Recycling is vital and it is important the public in Wales have confidence the material they are recycling in their homes is not simply disposed of. 

As part of our success in making a transformational shift over the last 20 years, from a nation which recycled less than 5%, to a country which recycles 63% of its local authority municipal waste, we have invested significantly in our infrastructure. This means around 95% of municipal waste from Wales is processed in the UK, with the majority processed here in Wales.

Later this year, we will be consulting on our proposals to go further. For business waste, we will implement the provisions in the Environment (Wales) Act to require the separate collection of materials for recycling, to ensure materials that can be recycled are not wasted. This will include provisions which ban the disposal of food waste to sewers by businesses and the public sector.

I also recognise that in order to tackle the issue of plastic waste, we must go beyond recycling.  This is why we have already committed to bringing forward a ban or restriction on the sale of commonly littered single use plastic items; including straws, stirrers and cotton buds, single use plastic cutlery and expanded polystyrene food packaging and drinks containers. We are also considering measures to help either reduce the consumption of single use plastic items or, if they are used, to ensure they are correctly disposed of. 

To address the fundamental issues associated with litter, we are developing a new Litter Programme which will culminate in a new pan Wales Litter Plan. To help develop and deliver this programme, I am establishing a new group which will draw upon the expertise and knowledge of a wide range of sectors to identify long lasting, sustainable solutions to littering.

As a Government, we recognise the need to collaborate with others to bring about wider change. This is why we jointly consulted with the UK Government and other Devolved Administrations on reforms to the packaging regime. In the UK, we generate 11.6m tonnes of packaging waste annually. These proposals, to introduce Extended Producer Responsibility for packaging and make producers responsible for their packaging at the end of its life, are key to addressing the issue of packaging waste. Our aim is to not only drive an increase in recyclable packaging, but to also reduce the amount of packaging used, thereby dramatically reducing the amount of waste.

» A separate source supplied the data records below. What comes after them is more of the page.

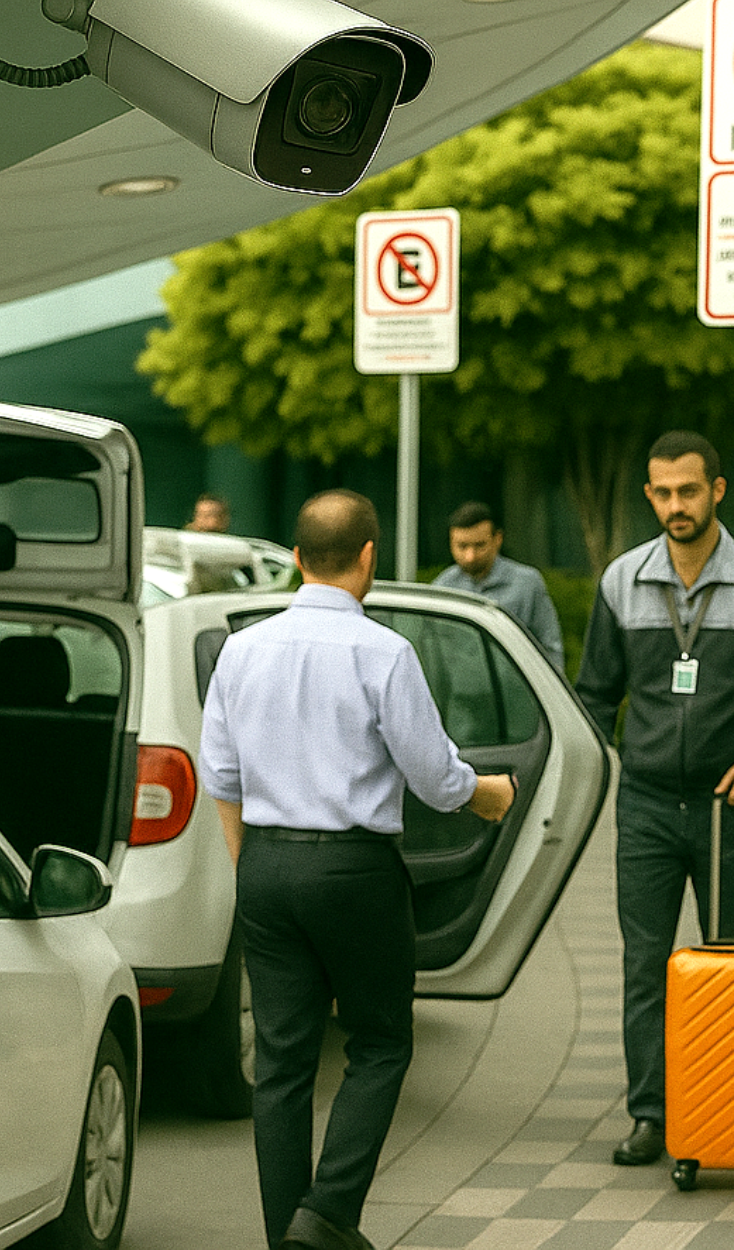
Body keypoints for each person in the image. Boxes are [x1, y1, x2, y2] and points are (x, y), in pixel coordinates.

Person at [199, 489, 516, 1250]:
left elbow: (222, 775)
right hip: (355, 872)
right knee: (379, 1043)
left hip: (267, 866)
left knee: (281, 1063)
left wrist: (256, 869)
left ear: (298, 558)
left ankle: (289, 1237)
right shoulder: (383, 652)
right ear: (369, 556)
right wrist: (491, 795)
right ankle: (330, 1212)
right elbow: (436, 778)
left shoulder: (242, 648)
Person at [576, 430, 734, 1167]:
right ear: (649, 495)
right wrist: (606, 768)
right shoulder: (622, 580)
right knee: (645, 965)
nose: (676, 505)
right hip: (647, 805)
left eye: (689, 490)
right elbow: (592, 695)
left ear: (717, 490)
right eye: (663, 492)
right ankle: (651, 1115)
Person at [433, 501, 566, 670]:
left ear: (498, 539)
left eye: (479, 545)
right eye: (462, 546)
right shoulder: (442, 587)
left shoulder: (527, 584)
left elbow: (550, 650)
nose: (470, 556)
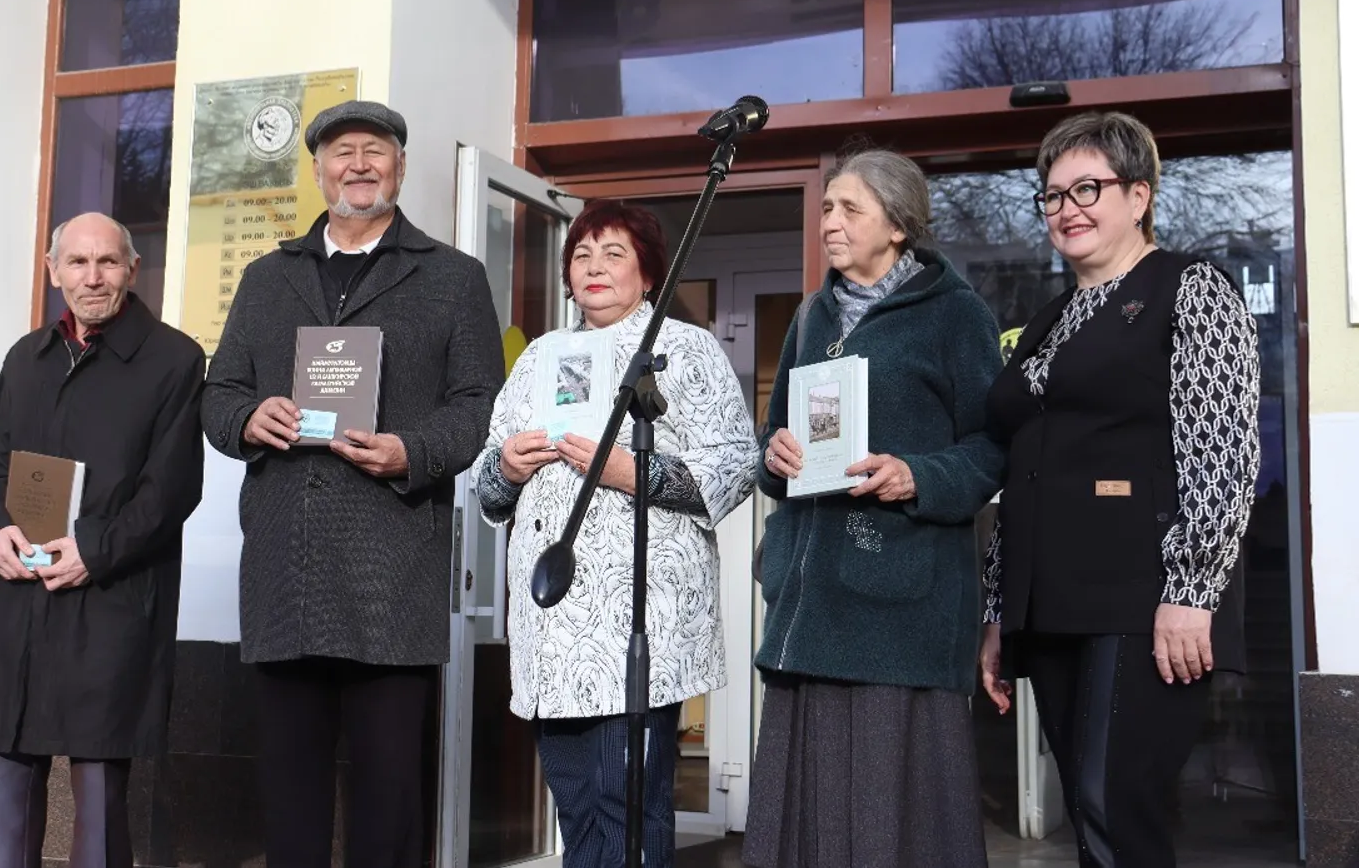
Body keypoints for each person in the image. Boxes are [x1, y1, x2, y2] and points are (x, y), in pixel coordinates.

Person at [201, 100, 505, 868]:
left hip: (389, 573)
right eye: (343, 152)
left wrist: (412, 449)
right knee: (290, 797)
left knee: (388, 799)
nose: (359, 165)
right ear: (318, 171)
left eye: (376, 150)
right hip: (285, 572)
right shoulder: (268, 277)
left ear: (400, 168)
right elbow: (218, 390)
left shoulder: (452, 277)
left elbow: (479, 406)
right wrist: (246, 418)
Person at [979, 111, 1260, 868]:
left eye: (1088, 188)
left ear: (1139, 197)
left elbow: (1223, 450)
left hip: (1144, 598)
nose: (1066, 207)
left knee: (1117, 805)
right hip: (1054, 603)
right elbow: (1021, 470)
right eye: (1052, 194)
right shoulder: (1047, 321)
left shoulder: (1190, 289)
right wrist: (1002, 611)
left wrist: (1192, 589)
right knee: (1087, 809)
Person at [474, 199, 756, 868]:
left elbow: (735, 463)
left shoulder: (684, 349)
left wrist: (637, 472)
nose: (594, 267)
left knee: (625, 804)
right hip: (552, 620)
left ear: (649, 273)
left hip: (638, 618)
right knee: (576, 804)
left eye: (614, 253)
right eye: (582, 254)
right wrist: (506, 467)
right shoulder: (541, 356)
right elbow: (486, 485)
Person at [745, 150, 1005, 868]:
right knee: (807, 815)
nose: (829, 221)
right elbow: (775, 434)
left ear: (897, 225)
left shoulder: (955, 315)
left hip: (900, 606)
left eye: (848, 208)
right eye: (827, 207)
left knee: (895, 819)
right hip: (810, 598)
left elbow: (993, 448)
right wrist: (776, 456)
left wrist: (917, 476)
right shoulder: (810, 315)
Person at [0, 213, 205, 868]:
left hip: (110, 604)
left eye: (107, 262)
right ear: (53, 271)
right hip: (18, 602)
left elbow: (171, 490)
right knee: (2, 797)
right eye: (77, 262)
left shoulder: (175, 360)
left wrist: (95, 550)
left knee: (97, 807)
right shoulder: (25, 358)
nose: (92, 277)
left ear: (132, 269)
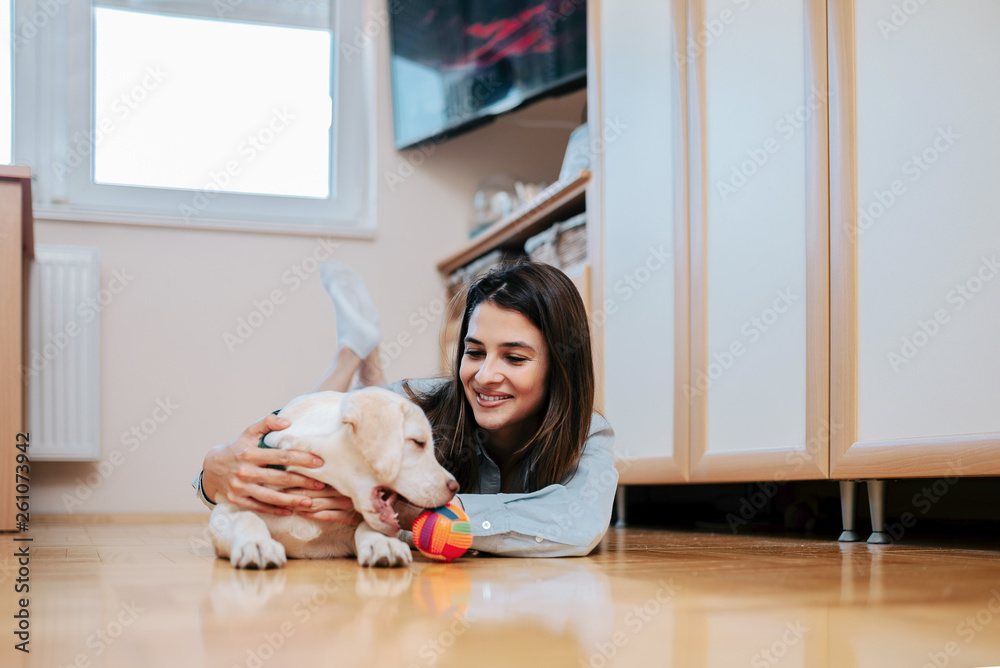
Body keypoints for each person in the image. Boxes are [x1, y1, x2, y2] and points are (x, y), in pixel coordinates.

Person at [194, 260, 618, 557]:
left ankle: (358, 358)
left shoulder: (589, 435)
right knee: (347, 411)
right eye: (474, 352)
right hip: (363, 408)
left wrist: (416, 513)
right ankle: (352, 354)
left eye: (515, 358)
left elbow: (577, 525)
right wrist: (212, 475)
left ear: (560, 365)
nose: (486, 376)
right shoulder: (421, 403)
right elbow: (302, 432)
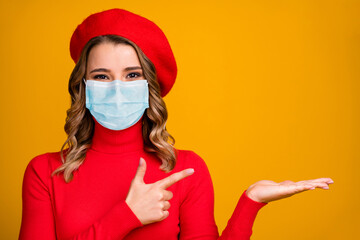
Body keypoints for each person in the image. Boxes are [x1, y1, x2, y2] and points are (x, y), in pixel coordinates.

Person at [19, 8, 334, 240]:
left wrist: (250, 202)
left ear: (149, 88)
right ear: (83, 87)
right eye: (102, 76)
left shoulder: (184, 170)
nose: (116, 87)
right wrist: (126, 216)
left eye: (132, 75)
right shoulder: (44, 173)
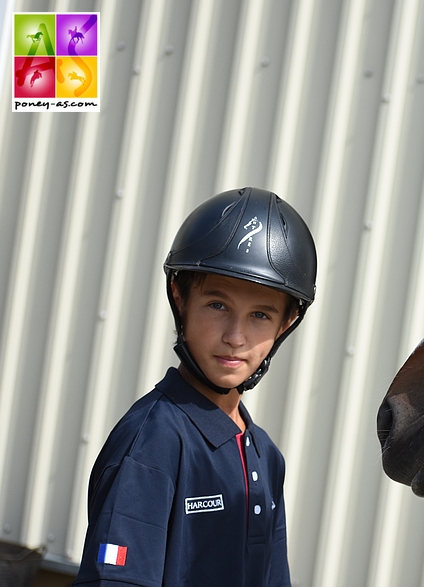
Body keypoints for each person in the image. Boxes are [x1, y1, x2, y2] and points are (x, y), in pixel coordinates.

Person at [73, 187, 317, 586]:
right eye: (217, 305)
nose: (235, 337)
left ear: (285, 325)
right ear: (180, 297)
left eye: (259, 315)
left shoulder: (266, 457)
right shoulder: (153, 441)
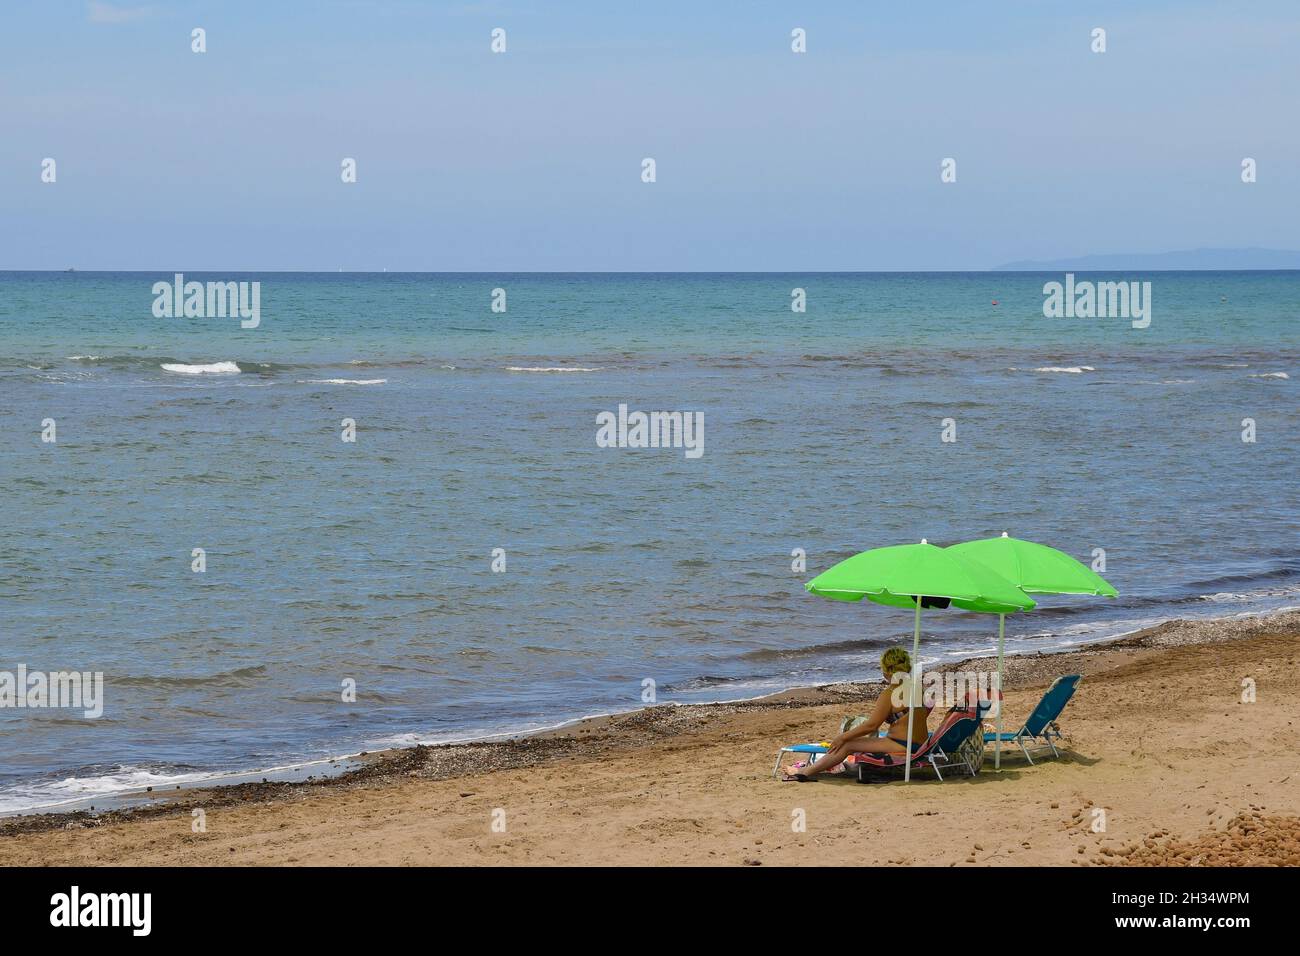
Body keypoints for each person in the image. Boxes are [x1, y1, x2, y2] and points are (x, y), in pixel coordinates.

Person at [782, 647, 930, 781]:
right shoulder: (918, 688)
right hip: (921, 743)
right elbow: (928, 708)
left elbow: (871, 726)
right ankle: (809, 769)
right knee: (852, 741)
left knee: (847, 745)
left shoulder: (889, 694)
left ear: (885, 671)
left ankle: (805, 771)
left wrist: (842, 737)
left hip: (903, 745)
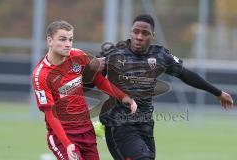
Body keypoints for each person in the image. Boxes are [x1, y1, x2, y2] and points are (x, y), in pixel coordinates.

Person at [99, 14, 234, 160]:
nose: (139, 36)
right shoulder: (115, 54)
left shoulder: (160, 55)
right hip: (119, 125)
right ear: (130, 33)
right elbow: (90, 80)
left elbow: (186, 75)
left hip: (145, 126)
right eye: (136, 32)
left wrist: (217, 92)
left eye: (145, 33)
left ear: (152, 36)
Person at [31, 20, 137, 160]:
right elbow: (50, 114)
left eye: (70, 39)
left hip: (86, 132)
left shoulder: (77, 56)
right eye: (62, 39)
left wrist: (123, 97)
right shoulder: (41, 75)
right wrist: (67, 143)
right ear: (50, 40)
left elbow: (99, 80)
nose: (68, 44)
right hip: (63, 136)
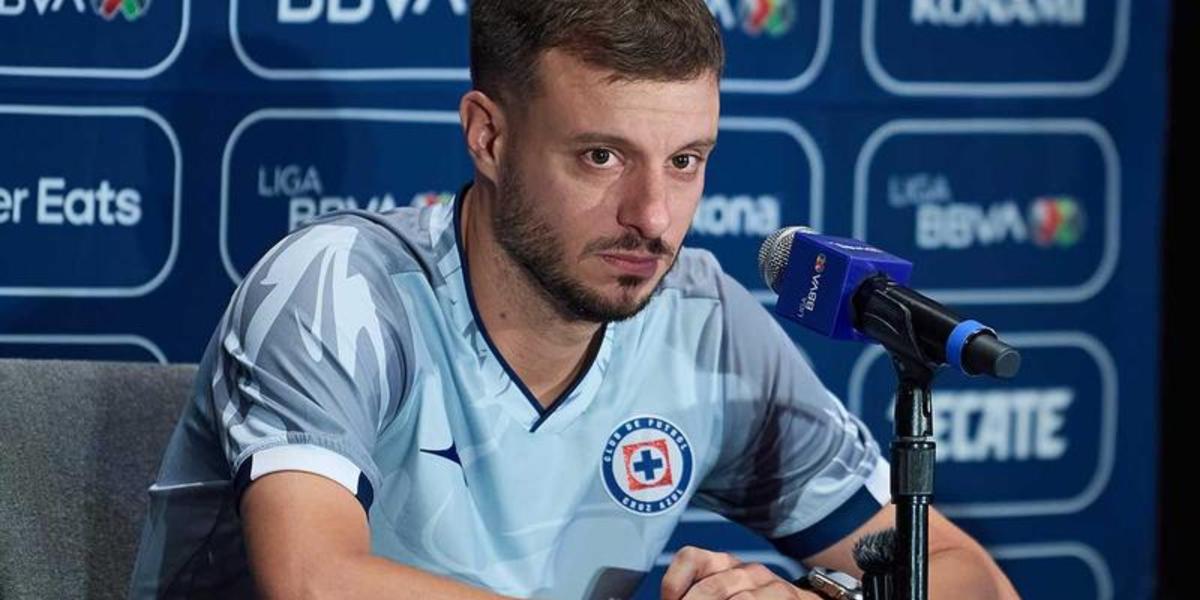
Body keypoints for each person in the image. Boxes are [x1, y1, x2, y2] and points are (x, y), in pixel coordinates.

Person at [129, 1, 1019, 598]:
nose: (654, 218)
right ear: (488, 135)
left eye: (686, 161)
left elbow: (963, 574)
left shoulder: (701, 324)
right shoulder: (341, 286)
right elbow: (317, 580)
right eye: (601, 156)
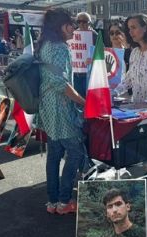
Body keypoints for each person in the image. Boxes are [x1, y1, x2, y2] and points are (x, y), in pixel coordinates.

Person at [37, 8, 86, 216]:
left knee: (54, 154)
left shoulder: (45, 45)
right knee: (75, 152)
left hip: (48, 106)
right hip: (61, 107)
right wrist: (82, 101)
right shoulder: (59, 47)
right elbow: (60, 83)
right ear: (61, 26)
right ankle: (64, 201)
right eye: (71, 25)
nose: (74, 30)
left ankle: (52, 201)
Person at [113, 14, 147, 109]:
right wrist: (114, 92)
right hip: (137, 108)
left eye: (133, 27)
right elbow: (129, 79)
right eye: (129, 28)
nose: (130, 32)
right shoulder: (134, 52)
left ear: (145, 28)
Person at [71, 13, 96, 97]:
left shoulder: (94, 35)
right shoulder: (72, 35)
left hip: (88, 73)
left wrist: (94, 58)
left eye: (84, 21)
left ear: (89, 22)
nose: (81, 24)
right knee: (77, 97)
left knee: (88, 97)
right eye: (79, 21)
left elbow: (101, 52)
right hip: (75, 73)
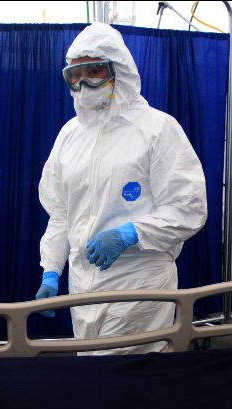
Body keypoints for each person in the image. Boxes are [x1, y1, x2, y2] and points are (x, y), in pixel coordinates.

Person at [35, 23, 207, 355]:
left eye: (95, 71)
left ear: (119, 71)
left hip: (139, 282)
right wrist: (51, 270)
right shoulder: (70, 135)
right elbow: (60, 213)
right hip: (83, 287)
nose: (84, 83)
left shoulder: (157, 129)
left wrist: (130, 233)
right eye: (76, 74)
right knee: (94, 376)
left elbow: (188, 209)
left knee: (131, 380)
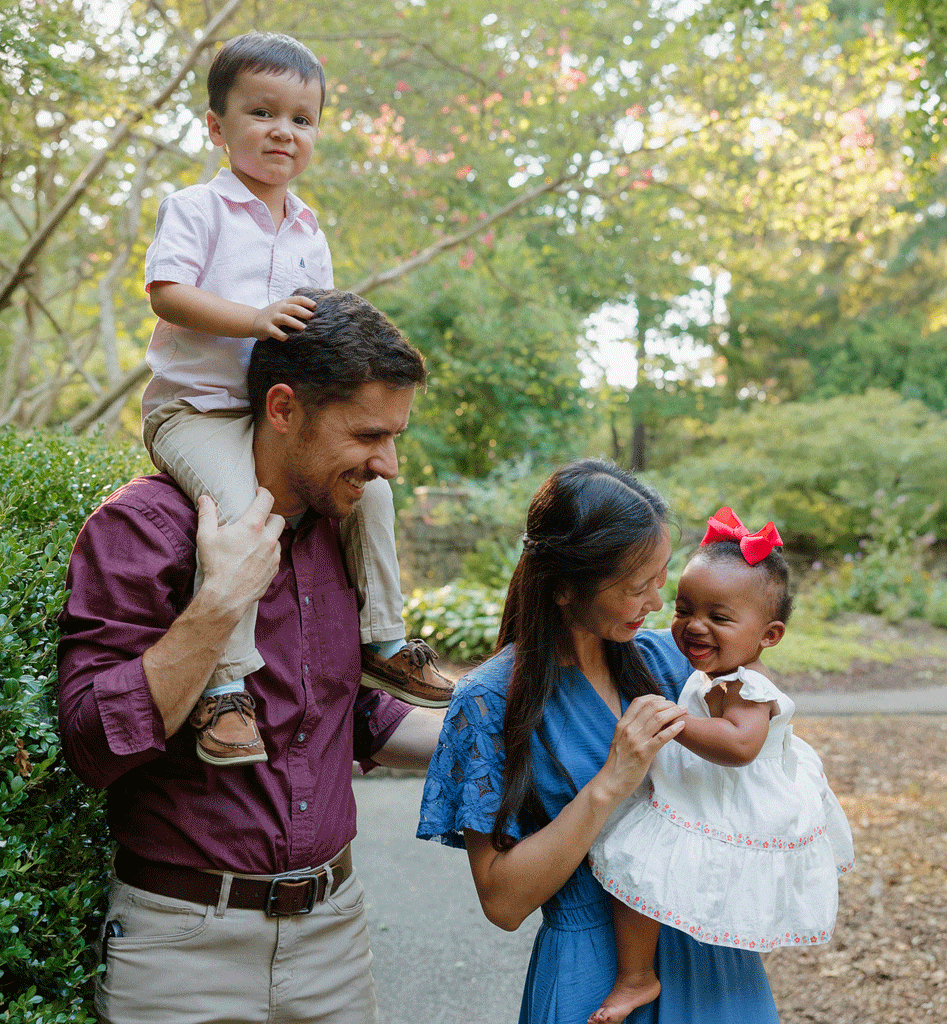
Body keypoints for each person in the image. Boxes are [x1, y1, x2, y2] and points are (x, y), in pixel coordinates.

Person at [58, 289, 445, 1024]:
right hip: (180, 956)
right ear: (283, 409)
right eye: (368, 434)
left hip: (334, 941)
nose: (389, 464)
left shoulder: (338, 529)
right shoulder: (142, 527)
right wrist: (218, 604)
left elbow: (341, 710)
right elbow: (91, 746)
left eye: (395, 436)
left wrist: (500, 729)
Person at [140, 31, 451, 768]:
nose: (284, 131)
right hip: (195, 411)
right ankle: (224, 689)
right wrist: (254, 319)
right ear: (217, 127)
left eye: (301, 119)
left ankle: (386, 642)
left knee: (375, 490)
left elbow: (324, 330)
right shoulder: (198, 209)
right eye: (262, 113)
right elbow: (167, 293)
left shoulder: (309, 230)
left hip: (274, 416)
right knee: (241, 513)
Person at [418, 460, 782, 1024]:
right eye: (639, 587)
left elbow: (753, 722)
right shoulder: (490, 701)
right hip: (593, 972)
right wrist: (610, 782)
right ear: (565, 586)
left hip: (712, 955)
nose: (657, 603)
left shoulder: (671, 660)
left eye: (662, 579)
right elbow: (503, 903)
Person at [586, 507, 855, 1023]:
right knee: (637, 870)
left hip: (737, 796)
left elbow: (740, 745)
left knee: (646, 863)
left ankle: (641, 974)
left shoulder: (747, 685)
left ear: (769, 635)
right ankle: (638, 975)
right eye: (684, 609)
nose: (695, 626)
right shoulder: (717, 671)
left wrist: (673, 721)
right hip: (707, 785)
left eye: (720, 617)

In addition, our joint consultation on a Deposit Return Scheme proposes measures to increase the collection of high quality materials including plastics via a mechanism which has been successfully used in other parts of the world to reduce litter and avoid plastic waste. We are currently considering the responses to these consultations and I will provide an update to Members in the autumn. We are also working with the UK Government on the introduction of a tax on plastic packaging with less than 30% recycled content whilst keeping the option open to take specific separate action in Wales. 

The production of plastic will however continue and in key areas it will play an important role. I am, therefore, prioritising support to businesses and citizens to use plastic more efficiently and to reuse it wherever possible. This is a key part of the £6.5m Circular Economy Investment Fund I recently launched, which will support and incentivise businesses in Wales to innovate in order to reuse plastic waste and support the transition towards a circular economy.

In parallel, we are also continuing to deliver initiatives to avoid the use of plastic where possible. Our Refill Nation initiative encourages people across Wales to refill their drinks containers by making drinking water accessible and free. 

As the Minister with responsibility for this area, I am determined Wales will continue to be at the forefront of action on waste.  Building on our considerable achievements to date, it is important our focus is now beyond waste management and our globally recognised achievements on recycling are the basis of our drive towards a more circular economy.

I welcome the public call for accelerated action and the Committee’s call for a strategic approach. I will, therefore, be developing a revamped zero waste strategy for consultation later this year to deliver our collective ambition. Our ambition to become a zero waste nation by 2050 remains undiminished.